Additional COVID-19 State Survey Requirements as of June 1st
CMS’s most recent mandate also requires states to implement the following COVID-19 survey activities - in addition to the Focused Infection Control surveys:
- Perform on-site surveys (within 30 days of the June 1st memo) of facilities with previous COVID-19 outbreaks, defined as: (1) Cumulative confirmed cases/bed capacity at 10% or greater; or (2) Cumulative confirmed plus suspected cases/bed capacity at 20% or greater; or (3) Ten or more deaths reported due to COVID-19.
- Perform on-site surveys (within three to five days of identification) of any facility with 3 or more new COVID-19 suspected and confirmed cases in the since the last National Healthcare Safety Network (NHSN) COVID-19 report, or 1 confirmed resident case in a facility that was previously COVID-free.

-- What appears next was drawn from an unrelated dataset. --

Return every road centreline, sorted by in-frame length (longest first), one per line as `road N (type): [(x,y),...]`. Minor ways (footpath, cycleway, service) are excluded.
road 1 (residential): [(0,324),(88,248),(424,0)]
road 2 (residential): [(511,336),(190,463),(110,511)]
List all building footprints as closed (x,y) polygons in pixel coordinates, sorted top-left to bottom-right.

- Starting in FY 2021, perform annual Focused Infection Control surveys of 20 percent of facilities based on State discretion or additional data that identifies facility and community risks. States that fail to perform these survey activities timely and completely could forfeit up to 5% of their CARES Act Allocation, annually.

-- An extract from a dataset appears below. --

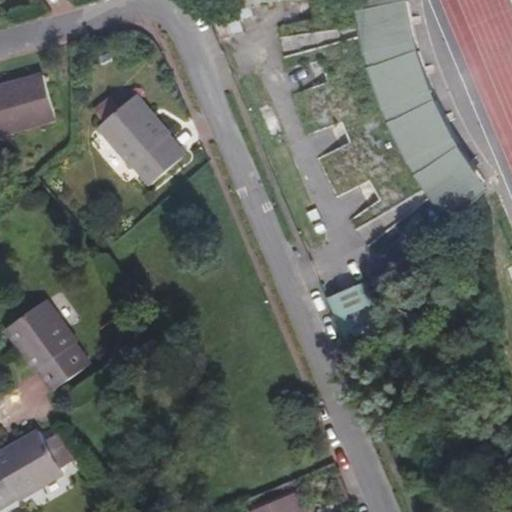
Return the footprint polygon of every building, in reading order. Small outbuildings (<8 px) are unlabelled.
[(390,0),(311,0),(314,21),(298,24),(306,68),(322,64),(327,84),(312,90),(326,129),(341,125),(350,146),(335,152),(354,189),(368,182),(381,203),(368,211),(391,245),(405,236),(420,253),(492,191),(479,174),(465,154),(447,124),(428,78),(416,40),(409,0),(391,1),(390,0)] [(222,36),(243,30),(238,13),(217,19),(222,36)] [(0,89),(0,140),(15,137),(13,131),(57,119),(44,76),(1,90),(0,89)] [(151,113),(137,97),(101,128),(136,167),(138,165),(154,184),(186,157),(169,138),(171,136),(160,124),(157,126),(148,117),(151,113)] [(365,282),(328,297),(346,340),(382,325),(365,282)] [(46,302),(9,330),(22,348),(25,345),(32,355),(29,358),(39,373),(41,371),(56,391),(91,365),(76,346),(77,345),(46,302)] [(64,472),(41,432),(22,443),(24,447),(14,453),(11,450),(0,457),(0,508),(19,498),(21,500),(64,472)] [(307,511),(300,492),(287,497),(294,511),(307,511)] [(294,511),(287,497),(255,511),(311,511),(310,511),(294,511)]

Enhanced Enforcement Action for Infection Control Deficiencies
Substantial noncompliance (D or above) with any deficiency associated with Infection Control requirements will lead to certain enforcement remedies. Based on the level of noncompliance and history of infection control deficiencies, enforcement action may include, but is not limited to:
- Directed Plans of Correction
- discretionary denial of payment for new admissions,
- a specific period of time to demonstrate compliance with infection control deficiencies,
- enhanced civil monetary penalties on a per instance basis and in some cases up to highest amount option within the appropriate range in the CMP analytic tool
What Should LTC Facilities Do to Comply with these Efforts and Prepare for Survey Inspections?
LTC Facilities can take several measures to proactively comply with these directives. These measures include, but are not limited to:
- ensuring compliance with CMS’ mandatory reporting requirements related to COVID-19;
- immediately evaluating their level of compliance with CMS and CDC guidelines concerning infection control;
- self-auditing to identify issues that place the facility at risk for non-compliance;
- evaluating infection control practices – facilities with previous violations of infection control practices or longstanding violations are most likely to be scrutinized;
- increasing staff training on proper use of PPE, grouping residents appropriately, and transferring residents safely;
- familiarizing themselves with the resources outlined in CMS’s Nursing Home Toolkit. Although CMS takes the position that the Tool Kit is a resource only, the Toolkit provides substantial resources available to facilities to help bolster compliance;
- identifying and implementing relevant state resources published by state agencies in coordination with CMS concerning updates on changes to infection control policies and guidelines. For instance, SC DHEC maintains a web page found here.
- availing themselves of Quality Improvement Organizations (QIO) to help identify their greatest areas of infection control problems, create action plans, and implement specific steps to establish strong infection control and surveillance programs. LTC Facilities can locate the QIO responsible for their state here.
- documenting all compliance efforts and designate a point person at each facility that is in charge of ensuring all of the requirements/recommendations are met on a weekly basis.